Work item:
State how many lines in the rows below contain the string "интерфейса", counting uppercase and lowercase letters as different. Reply with the number alone.

Source data:
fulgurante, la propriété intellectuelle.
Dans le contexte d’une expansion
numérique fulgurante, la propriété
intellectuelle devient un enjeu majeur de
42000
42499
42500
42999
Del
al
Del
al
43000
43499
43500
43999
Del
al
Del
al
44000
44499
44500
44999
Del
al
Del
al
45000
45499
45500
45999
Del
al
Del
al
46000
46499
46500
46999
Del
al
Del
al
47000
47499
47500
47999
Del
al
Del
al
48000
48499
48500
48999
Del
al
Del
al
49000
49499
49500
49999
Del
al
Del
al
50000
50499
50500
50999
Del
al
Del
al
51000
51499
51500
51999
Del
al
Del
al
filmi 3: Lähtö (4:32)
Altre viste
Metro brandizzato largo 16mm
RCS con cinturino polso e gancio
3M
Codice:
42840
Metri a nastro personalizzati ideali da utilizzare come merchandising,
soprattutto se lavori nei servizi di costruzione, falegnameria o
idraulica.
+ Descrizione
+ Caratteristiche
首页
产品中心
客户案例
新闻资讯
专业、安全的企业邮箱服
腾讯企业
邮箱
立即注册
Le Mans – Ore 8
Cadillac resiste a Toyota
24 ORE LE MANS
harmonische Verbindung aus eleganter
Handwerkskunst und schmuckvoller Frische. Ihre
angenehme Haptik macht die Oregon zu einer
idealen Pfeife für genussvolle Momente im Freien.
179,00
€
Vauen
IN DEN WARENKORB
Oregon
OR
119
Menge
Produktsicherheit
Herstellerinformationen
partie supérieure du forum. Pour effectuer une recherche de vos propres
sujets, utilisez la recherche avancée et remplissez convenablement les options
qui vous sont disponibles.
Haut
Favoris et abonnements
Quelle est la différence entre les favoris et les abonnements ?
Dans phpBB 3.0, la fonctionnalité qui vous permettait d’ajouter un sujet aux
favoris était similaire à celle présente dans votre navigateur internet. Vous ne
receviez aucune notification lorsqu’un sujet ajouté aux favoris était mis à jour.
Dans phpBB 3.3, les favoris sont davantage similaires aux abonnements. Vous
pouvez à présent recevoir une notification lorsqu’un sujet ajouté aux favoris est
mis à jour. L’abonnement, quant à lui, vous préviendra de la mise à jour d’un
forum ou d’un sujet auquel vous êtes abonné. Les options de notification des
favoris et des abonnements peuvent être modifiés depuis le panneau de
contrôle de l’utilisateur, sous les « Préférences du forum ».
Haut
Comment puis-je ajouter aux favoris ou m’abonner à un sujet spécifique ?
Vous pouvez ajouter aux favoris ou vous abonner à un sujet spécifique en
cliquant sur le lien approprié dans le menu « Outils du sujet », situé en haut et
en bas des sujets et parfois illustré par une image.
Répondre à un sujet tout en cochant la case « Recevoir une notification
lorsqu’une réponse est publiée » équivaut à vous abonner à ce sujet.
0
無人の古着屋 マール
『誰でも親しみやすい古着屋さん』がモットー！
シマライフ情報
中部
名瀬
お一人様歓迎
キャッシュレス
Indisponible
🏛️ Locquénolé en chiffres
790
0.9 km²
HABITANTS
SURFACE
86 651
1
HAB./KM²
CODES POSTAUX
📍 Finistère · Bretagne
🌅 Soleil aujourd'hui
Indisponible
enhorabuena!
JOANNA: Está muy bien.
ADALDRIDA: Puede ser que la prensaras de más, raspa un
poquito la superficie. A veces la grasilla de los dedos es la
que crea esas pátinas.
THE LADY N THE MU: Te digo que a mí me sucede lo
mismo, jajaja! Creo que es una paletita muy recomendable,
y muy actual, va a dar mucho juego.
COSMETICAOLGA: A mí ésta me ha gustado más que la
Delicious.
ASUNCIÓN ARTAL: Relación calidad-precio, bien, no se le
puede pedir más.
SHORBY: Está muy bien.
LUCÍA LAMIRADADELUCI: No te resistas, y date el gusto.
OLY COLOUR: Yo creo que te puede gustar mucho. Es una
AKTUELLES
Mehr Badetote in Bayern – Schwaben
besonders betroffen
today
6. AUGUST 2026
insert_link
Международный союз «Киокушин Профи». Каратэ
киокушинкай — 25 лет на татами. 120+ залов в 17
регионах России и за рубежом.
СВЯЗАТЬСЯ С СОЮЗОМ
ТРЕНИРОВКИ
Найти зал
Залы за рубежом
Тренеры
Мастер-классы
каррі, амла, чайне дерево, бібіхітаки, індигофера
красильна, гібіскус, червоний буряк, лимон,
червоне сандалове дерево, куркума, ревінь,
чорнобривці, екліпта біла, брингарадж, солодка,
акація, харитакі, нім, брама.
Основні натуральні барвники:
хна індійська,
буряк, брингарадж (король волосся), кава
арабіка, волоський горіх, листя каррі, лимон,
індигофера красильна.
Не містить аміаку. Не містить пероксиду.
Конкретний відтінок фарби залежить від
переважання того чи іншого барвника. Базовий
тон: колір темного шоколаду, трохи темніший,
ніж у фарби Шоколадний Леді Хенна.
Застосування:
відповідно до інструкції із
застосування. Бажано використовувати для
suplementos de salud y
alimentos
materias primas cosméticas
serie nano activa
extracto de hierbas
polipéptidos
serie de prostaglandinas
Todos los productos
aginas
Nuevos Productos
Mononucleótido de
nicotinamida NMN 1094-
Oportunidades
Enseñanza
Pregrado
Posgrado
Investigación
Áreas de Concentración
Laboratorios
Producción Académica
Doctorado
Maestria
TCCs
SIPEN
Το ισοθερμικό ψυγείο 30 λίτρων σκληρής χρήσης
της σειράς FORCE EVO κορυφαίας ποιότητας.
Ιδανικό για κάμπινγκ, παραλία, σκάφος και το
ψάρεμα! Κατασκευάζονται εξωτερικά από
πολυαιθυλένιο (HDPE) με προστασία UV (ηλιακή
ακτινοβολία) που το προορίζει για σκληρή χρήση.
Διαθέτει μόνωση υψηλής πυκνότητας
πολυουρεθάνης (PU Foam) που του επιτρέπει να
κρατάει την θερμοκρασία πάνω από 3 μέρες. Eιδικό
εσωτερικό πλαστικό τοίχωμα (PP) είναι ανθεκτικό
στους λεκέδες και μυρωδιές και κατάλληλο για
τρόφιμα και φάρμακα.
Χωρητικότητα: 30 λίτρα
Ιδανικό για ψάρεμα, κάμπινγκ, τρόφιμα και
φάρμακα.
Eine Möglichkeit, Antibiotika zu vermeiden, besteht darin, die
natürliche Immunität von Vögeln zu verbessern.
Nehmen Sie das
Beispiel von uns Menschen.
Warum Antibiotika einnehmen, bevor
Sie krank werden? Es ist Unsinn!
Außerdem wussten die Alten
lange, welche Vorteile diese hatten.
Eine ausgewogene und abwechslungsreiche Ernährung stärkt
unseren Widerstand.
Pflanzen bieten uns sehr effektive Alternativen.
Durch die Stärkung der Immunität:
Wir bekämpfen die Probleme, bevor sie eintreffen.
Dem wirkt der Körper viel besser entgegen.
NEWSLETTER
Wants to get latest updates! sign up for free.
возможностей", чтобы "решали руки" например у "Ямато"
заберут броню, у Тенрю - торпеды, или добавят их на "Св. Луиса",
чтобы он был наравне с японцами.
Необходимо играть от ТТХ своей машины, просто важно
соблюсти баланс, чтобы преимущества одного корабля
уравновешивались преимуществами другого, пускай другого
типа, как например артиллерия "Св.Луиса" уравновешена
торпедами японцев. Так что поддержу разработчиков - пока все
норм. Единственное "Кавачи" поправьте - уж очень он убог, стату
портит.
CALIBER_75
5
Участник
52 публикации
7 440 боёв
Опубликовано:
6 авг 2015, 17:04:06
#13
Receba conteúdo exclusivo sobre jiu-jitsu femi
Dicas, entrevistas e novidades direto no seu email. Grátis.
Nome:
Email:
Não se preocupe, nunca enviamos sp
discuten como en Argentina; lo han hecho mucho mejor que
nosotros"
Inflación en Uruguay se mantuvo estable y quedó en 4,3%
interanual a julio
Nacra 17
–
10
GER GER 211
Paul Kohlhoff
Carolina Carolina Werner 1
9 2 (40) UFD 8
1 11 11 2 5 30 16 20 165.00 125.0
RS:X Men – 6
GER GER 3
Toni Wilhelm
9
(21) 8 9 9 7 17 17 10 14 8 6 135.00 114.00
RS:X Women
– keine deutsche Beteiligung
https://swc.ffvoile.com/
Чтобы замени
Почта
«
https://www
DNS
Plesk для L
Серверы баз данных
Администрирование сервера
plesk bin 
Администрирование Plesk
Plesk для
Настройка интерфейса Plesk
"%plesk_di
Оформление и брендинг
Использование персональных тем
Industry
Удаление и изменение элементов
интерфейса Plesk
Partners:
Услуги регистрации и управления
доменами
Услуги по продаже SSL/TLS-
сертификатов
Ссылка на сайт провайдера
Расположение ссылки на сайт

Response to this exercise:
2